Although it’s teeming with funnily macabre details and animated performances—not to mention an inspired final sequence that delivers another in 2024’s line of nightmarish pregnancy scenes (see also The First Omen, Immaculate, and Alien: Romulus)—Beetlejuice Beetlejuice feels alternately inspired and compulsory. It’s too dependent on myriad subplots and callbacks, as though everyone wanted to make a sequel but couldn’t settle on which story to tell, so they pieced together several potential storylines into one movie, leaving none of them engaging and the movie uneven.
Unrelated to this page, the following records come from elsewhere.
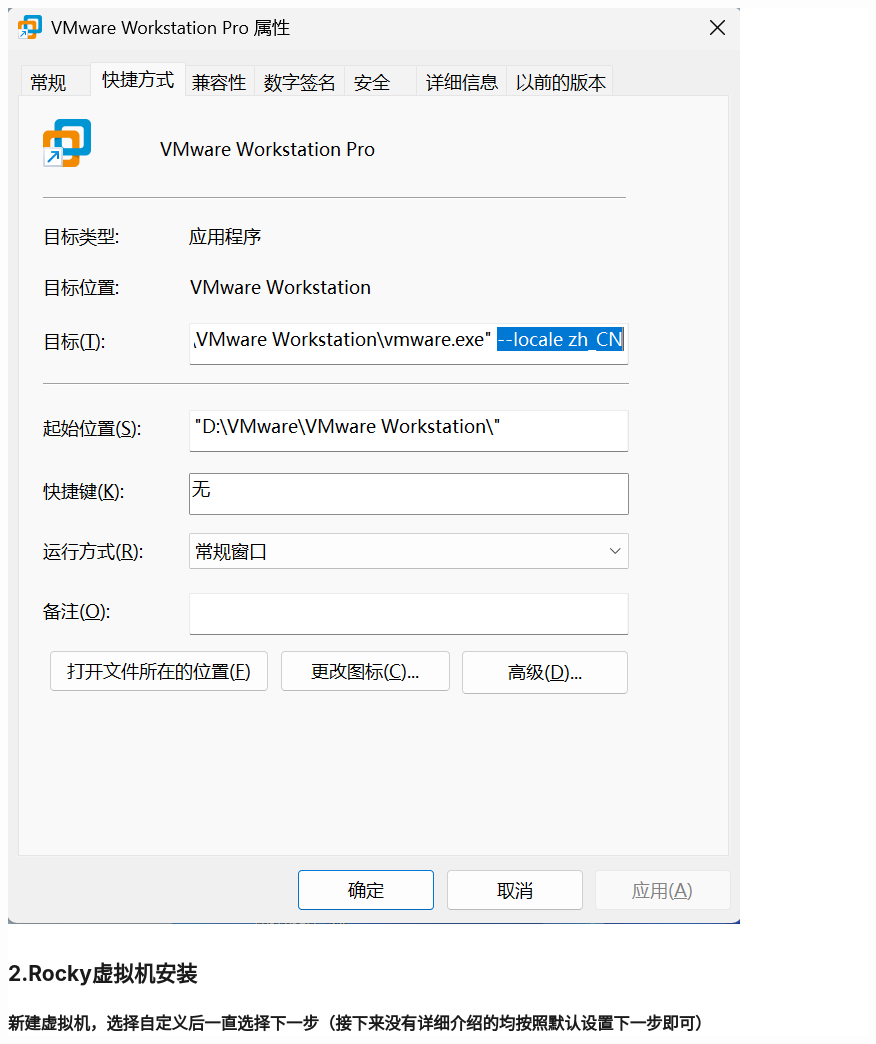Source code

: ![screen-capture](/img/in-post/第一周作业/7f9681537d87ce30165efabbea29d739.png)

## 2.Rocky虚拟机安装

### 新建虚拟机，选择自定义后一直选择下一步（接下来没有详细介绍的均按照默认设置下一步即可）
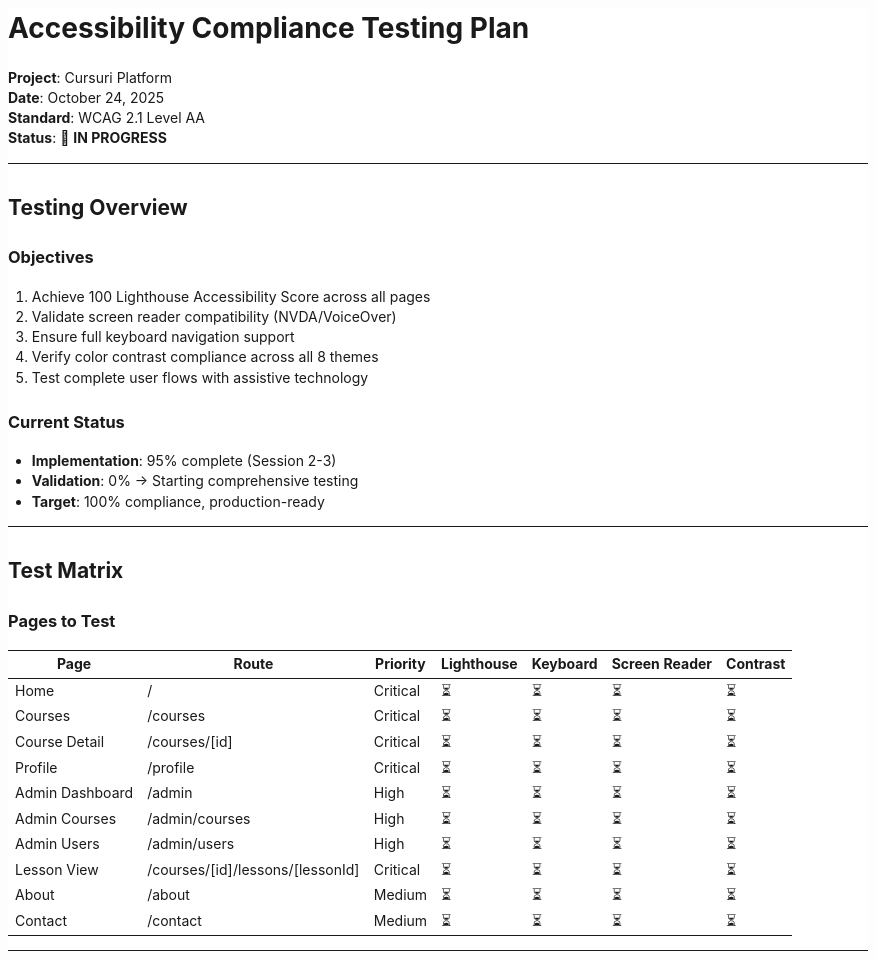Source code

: # Accessibility Compliance Testing Plan

**Project**: Cursuri Platform  
**Date**: October 24, 2025  
**Standard**: WCAG 2.1 Level AA  
**Status**: 🔄 **IN PROGRESS**

---

## Testing Overview

### Objectives
1. Achieve 100 Lighthouse Accessibility Score across all pages
2. Validate screen reader compatibility (NVDA/VoiceOver)
3. Ensure full keyboard navigation support
4. Verify color contrast compliance across all 8 themes
5. Test complete user flows with assistive technology

### Current Status
- **Implementation**: 95% complete (Session 2-3)
- **Validation**: 0% → Starting comprehensive testing
- **Target**: 100% compliance, production-ready

---

## Test Matrix

### Pages to Test
| Page | Route | Priority | Lighthouse | Keyboard | Screen Reader | Contrast |
|------|-------|----------|------------|----------|---------------|----------|
| Home | / | Critical | ⏳ | ⏳ | ⏳ | ⏳ |
| Courses | /courses | Critical | ⏳ | ⏳ | ⏳ | ⏳ |
| Course Detail | /courses/[id] | Critical | ⏳ | ⏳ | ⏳ | ⏳ |
| Profile | /profile | Critical | ⏳ | ⏳ | ⏳ | ⏳ |
| Admin Dashboard | /admin | High | ⏳ | ⏳ | ⏳ | ⏳ |
| Admin Courses | /admin/courses | High | ⏳ | ⏳ | ⏳ | ⏳ |
| Admin Users | /admin/users | High | ⏳ | ⏳ | ⏳ | ⏳ |
| Lesson View | /courses/[id]/lessons/[lessonId] | Critical | ⏳ | ⏳ | ⏳ | ⏳ |
| About | /about | Medium | ⏳ | ⏳ | ⏳ | ⏳ |
| Contact | /contact | Medium | ⏳ | ⏳ | ⏳ | ⏳ |

---

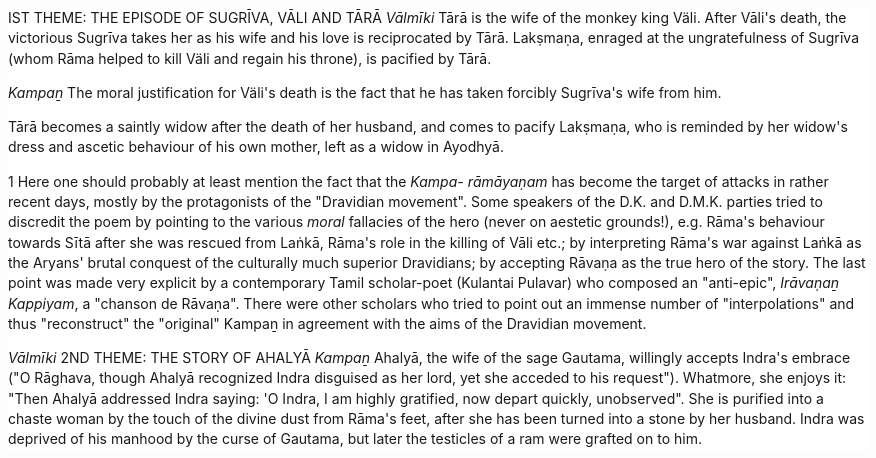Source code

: IST THEME: THE EPISODE OF SUGRĪVA, VĀLI AND TĀRĀ
*Vālmīki*
Tārā is the wife of the monkey
king Väli. After Vāli's death, the
victorious Sugrīva takes her as
his wife and his love is reciprocated
by Tārā. Lakṣmaṇa, enraged
at the ungratefulness of Sugrīva
(whom Rāma helped to kill Väli
and regain his throne), is pacified
by Tārā.

*Kampaṉ*
The moral justification for Väli's
death is the fact that he has taken
forcibly Sugrīva's wife from him.

Tārā becomes a saintly widow
after the death of her husband,
and comes to pacify Lakṣmaṇa,
who is reminded by her widow's
dress and ascetic behaviour of his
own mother, left as a widow in
Ayodhyā.

1 Here one should probably at least mention the fact that the *Kampa-*
*rāmāyaṇam* has become the target of attacks in rather recent days, mostly
by the protagonists of the "Dravidian movement". Some speakers of the
D.K. and D.M.K. parties tried to discredit the poem by pointing to the
various *moral* fallacies of the hero (never on aestetic grounds!), e.g. Rāma's
behaviour towards Sītā after she was rescued from Laṅkā, Rāma's role in the
killing of Vāli etc.; by interpreting Rāma's war against Laṅkā as the Aryans'
brutal conquest of the culturally much superior Dravidians; by accepting
Rāvaṇa as the true hero of the story. The last point was made very explicit
by a contemporary Tamil scholar-poet (Kulantai Pulavar) who composed
an "anti-epic", *Irāvaṇaṉ Kappiyam*, a "chanson de Rāvaṇa". There were
other scholars who tried to point out an immense number of "interpolations"
and thus "reconstruct" the "original" Kampaṉ in agreement with
the aims of the Dravidian movement.

*Vālmīki*
2ND THEME: THE STORY OF AHALYĀ
*Kampaṉ*
Ahalyā, the wife of the sage
Gautama, willingly accepts Indra's
embrace ("O Rāghava, though
Ahalyā recognized Indra disguised
as her lord, yet she acceded to his
request"). Whatmore, she enjoys
it: "Then Ahalyā addressed Indra
saying: 'O Indra, I am highly
gratified, now depart quickly,
unobserved". She is purified into
a chaste woman by the touch of the
divine dust from Rāma's feet, after
she has been turned into a stone by
her husband. Indra was deprived of
his manhood by the curse of
Gautama, but later the testicles of
a ram were grafted on to him.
On the press tour for Beetlejuice Beetlejuice, Burton has been vocal about wanting to shed his experience with Disney and return to his roots. But this sort of bursting-with-plot blockbuster template is precisely what the director has been making for much of this century. One can see evidence of his former self in the touchable production values and nasty little comic details, which may be enough for some viewers. However, this sequel proves Burton hasn’t scraped off how Hollywood has influenced him and that he’s no longer an outsider but a filmmaker whose voice has been subsumed and repackaged into a commodity. For this longtime admirer of Burton’s early work, this much-anticipated sequel is a disappointment, even while showing putrid glimmers of inspiration and instilling hope that Burton may someday return to original storytelling.